Guerre en Ukraine: comment les missiles hypersoniques russes font basculer l'intensité du conflit

La guerre en Ukraine a commencé par une offensive traditionnelle menées par des blindés, de l’artillerie et de l'aviation. Depuis samedi, elle a pris un virage technologique inquiétant. En deux jours, l'armée russe a utilisé des des missiles hypersoniques pour détruire des positions stratégiques ukrainiennes.
Samedi, un entrepôt souterrain d'armements dans l'ouest de l'Ukraine a été détruit. Dimanche, une réserve de carburant de l'armée ukrainienne dans le sud du pays a été bombardée.
L'usage de ce type d'arme est une première lors d'un conflit. Elles ont été conçues pour mener des attaques très précises, sur de longues distances sans avoir à utiliser des navires ou des avions pour s'approcher des cibles. D'ailleurs, contrairement aux engins utilisés par la Marine ou les forces aériennes, il n'y a pour l'instant aucun moyen d'intercepter les missiles hypersoniques.
Cette efficacité repose sur leur vélocité (jusqu'à 10 fois la vitesse du son), de leur capacité à parcourir des distances de plusieurs milliers de kilomètres et la possibilité de les manœuvrer pour éviter les défenses aériennes.
Enfin, pour ne pas être repérés par les radars, ils peuvent survoler la planète en planant ou en orbite basse. Il est quasi impossible de connaitre l'objectif visé et donc le défendre. Autant d'éléments qui donnent à penser que l'usage de ces armes est aussi un message adressé aux pays membres de l'Otan qu'ils se trouvent ou non sur le territoire européen ainsi qu'à leurs forces armées sur terre ou sur mer.
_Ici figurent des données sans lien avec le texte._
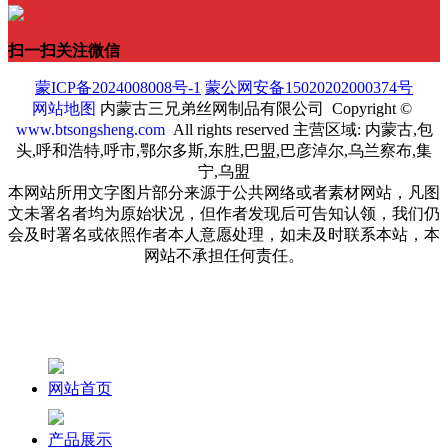
扫一扫关注微信
蒙ICP备2024008008号-1
蒙公网安备15020202000374号
网站地图
内蒙古三兄弟丝网制品有限公司 Copyright ©
www.btsongsheng.com
All rights reserved 主营区域: 内蒙古,包
头,呼和浩特,呼市,鄂尔多斯,东胜,巴盟,巴彦淖尔,乌兰察布,集
宁,乌盟
本网站所用文字图片部分来源于公共网络或者素材网站，凡图
文未署名者均为原始状况，但作者发现后可告知认领，我们仍
会及时署名或依照作者本人意愿处理，如未及时联系本站，本
网站不承担任何责任。
网站首页
产品展示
En effet, ces missiles ont la capacité de redéfinir la stratégie basée sur la dissuasion comme l'indiquait l'Ifri (Institut français des relations internationales) en juin 2021 dans un rapport intitulé "Armes hypersoniques: quels enjeux pour les armées?".
"L’hypersonique n’est plus uniquement envisagé dans le cadre d’une stratégie de dissuasion nucléaire, mais aussi de frappe terrestre et antinavire", indique l'Ifri en rappelant que cette technologie est conçue pour "frapper conventionnellement partout dans le monde en moins d’une heure [...] de plus grosses unités navales, mais également des cibles terrestres".
Actuellement, trois pays disposeraient de ces armes qui remettent en question la stratégie de la dissuasion: la Russie, la Chine et la Corée du Nord.
Inquiétude des Etats-Unis et de l'Europe
La Russie teste ces missiles depuis plusieurs années. Elle en a développé deux types: des balistiques, les Kinjal ("poignard" en russe), qui auraient été utilisés en Ukraine. Testés en 2018, ils ont atteint toutes leurs cibles à une distance de plus de 1000 km. Ils équipent les avions de guerre Mig-31.
La Russie dispose aussi des missiles de croisière Zirkon testé par Moscou en Mer Blanche en 2021 depuis un navire de surface et en sous-marin en plongée à 40 mètres de profondeur.
"Les budgets d'armement engagés par nos 'partenaires' sont inutiles contre ce missile", promet Andreï Kartapolov, ex-vice-ministre de la Défense et aujourd'hui chef du Comité de défense de la Douma. Il affirme qu'une salve de plusieurs "Zirkon" serait capable d'anéantir simultanément plusieurs porte-avions.
L'avance de la Russie, mais aussi de la Chine, inquiète les États-Unis et l'Europe. L'an dernier, lors du Forum international sur la sécurité de Halifax, au Canada, David Thompson, vice-chef de l'US Space Force, a admis le retars des tats-Unis dans ce domaine. Le Pentagone prévoit de disposer de missiles hypersoniques en 2024. La marine vise à mettre sa propre version du missile sur un destroyer en 2025 et sur des sous-marins de classe Virginia en 2028.
Pour faire face à une attaque hypersoniques, Washington a chargé trois géants américains de l'industrie de la défense, Raytheon, Lockheed Martin et Northrop Grumman, de développer des missiles intercepteurs. Un contrat de 60 millions de dollars a été conclu avec le Pentagone.
En Europe, la France travaille également sur le sujet. En 2019, Florence Parly, ministre des Armées, a annoncé un programme visant à mette au point un planeur hypersonique. En mai 2021, lors d'une visite sur la base aérienne de Creil, dans l'Oise, la ministre a révélé que des tests devaient avoir lieu fin 2021. Ont-ils été menés? BFM Business a posé la question à plusieurs reprises au ministère des Armées sans obtenir à ce jour de réponse.